In contrast, The English Patient tries desperately to be profound and only succeeds in being painfully boring.

If you'll forgive the redundancy: What makes the earth feel like Hell is our expectation that it ought to feel like Heaven. Earth is earth. Hell is Hell. Now, stop with the whining and caterwauling.

On that basis, it does seem clichéd and obvious to arrive in Hell and then weep and gnash and rend your garments because you find yourself immersed in raw sewage or plopped down atop a bed of white-hot razor blades. To scream and thrash seems... hypocritical, as if you've bought a ticket and seated yourself to watch Jean de Florette and then complain loudly, resentful of the fact that all the actors are speaking French. Or like the people who travel to Las Vegas only to harp about how it's so tacky.

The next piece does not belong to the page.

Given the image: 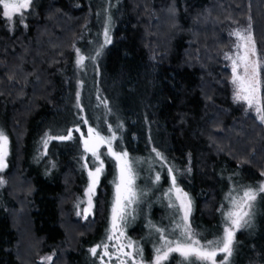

Of course, even the casinos that take a stab at elegance with crystal chandeliers and stained glass, even those are crowded with the din and cacophony of plastic slot machines flashing strobe lights to seize your attention. In such a situation the people who whine and moan might imagine they're making a contribution but really they're just being another petty annoyance.

The other most important rule worth repeating is: Don't eat the candy. Not that you'll be even remotely tempted, because it's scattered on the dirty ground, AND it's the candy even fat people and heroin junkies won't eat: rock candy, rock-hard Bazooka bubble gum, Sen-Sen, saltwater taffy, black Crows, and popcorn balls.